Attention à un 3e tour social

La France a donné le pouvoir à un présidence centriste, qui revendique de prendre les bonnes idées de la droite et de la gauche. Mais la France ne se réveille pas centriste à l’issue de ces législatives. Les pôles de radicalité constatés durant la campagne présidentielle sont confirmés. A gauche, la volonté d’un affrontement plus dur avec ce gouvernement est confirmée. Jean-Luc Mélenchon a remporté sa bataille personnelle contre le parti socialiste, et la démission immédiate du premier secrétaire du PS Jean-Christophe Cambadelis (battu au premier tour) prouve que tout a changé. Le PS est condamné à une quasi disparition dont Emmanuel Macron a sans doute parlé dimanche soir, lors de son entretien téléphonique avec Angela Merkel, confrontée elle aussi à des élections en septembre. C’est la mort de la social-démocratie qui a été sonnée ce dimanche soir, par la moitié de Français qui s’est rendue aux urnes.

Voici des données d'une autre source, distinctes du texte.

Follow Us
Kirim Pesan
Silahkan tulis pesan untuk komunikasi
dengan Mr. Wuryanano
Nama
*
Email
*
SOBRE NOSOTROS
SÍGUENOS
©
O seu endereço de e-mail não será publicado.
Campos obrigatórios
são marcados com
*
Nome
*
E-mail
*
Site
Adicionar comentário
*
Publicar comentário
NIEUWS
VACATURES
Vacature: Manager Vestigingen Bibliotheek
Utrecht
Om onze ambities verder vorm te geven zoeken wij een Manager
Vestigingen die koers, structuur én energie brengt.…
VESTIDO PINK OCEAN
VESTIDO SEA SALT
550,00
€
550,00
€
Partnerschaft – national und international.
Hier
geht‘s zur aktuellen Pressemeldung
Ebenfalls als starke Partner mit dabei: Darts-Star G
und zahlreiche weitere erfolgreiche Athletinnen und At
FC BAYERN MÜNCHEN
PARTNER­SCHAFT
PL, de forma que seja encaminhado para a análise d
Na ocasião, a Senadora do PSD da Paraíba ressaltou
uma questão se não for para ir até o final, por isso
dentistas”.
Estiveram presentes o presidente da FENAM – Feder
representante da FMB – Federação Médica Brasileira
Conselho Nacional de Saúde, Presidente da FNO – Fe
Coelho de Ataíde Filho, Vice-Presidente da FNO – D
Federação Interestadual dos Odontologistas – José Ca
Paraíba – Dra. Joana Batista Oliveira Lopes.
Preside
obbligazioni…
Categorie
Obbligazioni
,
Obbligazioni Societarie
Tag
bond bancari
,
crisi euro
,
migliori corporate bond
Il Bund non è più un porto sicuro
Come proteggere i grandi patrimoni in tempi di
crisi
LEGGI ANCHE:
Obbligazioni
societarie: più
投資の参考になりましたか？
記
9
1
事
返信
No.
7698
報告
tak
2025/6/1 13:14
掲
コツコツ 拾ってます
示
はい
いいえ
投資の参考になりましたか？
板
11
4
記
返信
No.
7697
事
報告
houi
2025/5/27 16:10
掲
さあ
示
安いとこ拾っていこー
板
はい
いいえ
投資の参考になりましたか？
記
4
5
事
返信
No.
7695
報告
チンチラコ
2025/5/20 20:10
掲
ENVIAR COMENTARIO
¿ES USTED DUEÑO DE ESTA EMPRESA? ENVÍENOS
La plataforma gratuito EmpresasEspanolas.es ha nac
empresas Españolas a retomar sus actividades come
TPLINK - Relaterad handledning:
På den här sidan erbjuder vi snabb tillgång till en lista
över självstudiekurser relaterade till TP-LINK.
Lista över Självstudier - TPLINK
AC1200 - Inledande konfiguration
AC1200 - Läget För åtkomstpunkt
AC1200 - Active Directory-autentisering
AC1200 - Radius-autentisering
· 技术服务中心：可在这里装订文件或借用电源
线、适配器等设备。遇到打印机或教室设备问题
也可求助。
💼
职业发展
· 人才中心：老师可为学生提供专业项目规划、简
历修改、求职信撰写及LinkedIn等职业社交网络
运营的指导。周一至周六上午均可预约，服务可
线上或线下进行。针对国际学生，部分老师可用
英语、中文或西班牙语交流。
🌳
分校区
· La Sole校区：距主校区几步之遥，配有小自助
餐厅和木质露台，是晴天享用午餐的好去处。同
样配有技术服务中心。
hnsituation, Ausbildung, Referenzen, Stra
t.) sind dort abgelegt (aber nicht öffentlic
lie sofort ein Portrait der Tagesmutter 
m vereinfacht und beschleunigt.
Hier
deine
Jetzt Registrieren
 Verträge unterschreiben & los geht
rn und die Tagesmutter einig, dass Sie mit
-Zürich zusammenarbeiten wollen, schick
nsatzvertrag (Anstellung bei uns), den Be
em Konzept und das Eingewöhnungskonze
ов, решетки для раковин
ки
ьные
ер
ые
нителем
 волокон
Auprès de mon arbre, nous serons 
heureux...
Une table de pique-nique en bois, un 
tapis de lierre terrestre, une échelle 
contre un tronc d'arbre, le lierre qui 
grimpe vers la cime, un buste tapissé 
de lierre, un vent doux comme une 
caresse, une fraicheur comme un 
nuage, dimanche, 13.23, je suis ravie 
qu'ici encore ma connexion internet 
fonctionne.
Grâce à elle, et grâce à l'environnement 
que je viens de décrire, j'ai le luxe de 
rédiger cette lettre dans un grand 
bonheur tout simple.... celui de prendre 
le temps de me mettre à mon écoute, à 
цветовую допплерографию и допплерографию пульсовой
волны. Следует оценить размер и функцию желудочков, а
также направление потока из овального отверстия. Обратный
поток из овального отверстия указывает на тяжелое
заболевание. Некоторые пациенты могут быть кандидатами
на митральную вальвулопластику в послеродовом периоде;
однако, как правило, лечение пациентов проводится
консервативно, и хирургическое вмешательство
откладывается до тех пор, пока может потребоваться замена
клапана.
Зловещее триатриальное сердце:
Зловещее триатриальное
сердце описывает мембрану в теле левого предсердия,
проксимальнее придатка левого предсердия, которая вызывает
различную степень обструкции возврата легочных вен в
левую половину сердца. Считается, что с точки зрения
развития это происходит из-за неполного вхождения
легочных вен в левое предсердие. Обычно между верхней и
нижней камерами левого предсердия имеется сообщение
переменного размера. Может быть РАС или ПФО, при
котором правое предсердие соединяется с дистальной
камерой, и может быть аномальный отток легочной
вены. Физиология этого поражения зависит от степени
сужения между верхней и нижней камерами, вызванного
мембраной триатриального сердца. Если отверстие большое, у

Le «système Macron» est bel et bien aujourd’hui hégémonique. Il va surtout, dès cette semaine, montrer son vrai visage. Le renouvellement du personnel politique n’a jamais, en France, été aussi important. La plupart des élus LREM n’ont jamais assumé de mandats politique auparavant. C’est une autre France qui sera aux commandes de l’Assemblée nationale, avec un autre défi: celui de préserver son unité dans les difficultés immanquables de l’exercice du pouvoir. Tout démarre maintenant pour le quinquennat Macron. Le chef de l’Etat français a déjà dit qu’il voulait voir une femme accéder au perchoir, la présidence de l’Assemblée. Il faudra aussi que le groupe LREM se structure. La conquête de la France est achevée. Emmanuel Macron doit aujourd’hui démontrer qu’il n’est pas seulement le général d’une offensive-éclair et qu’il pourra durablement imprimer sa marque.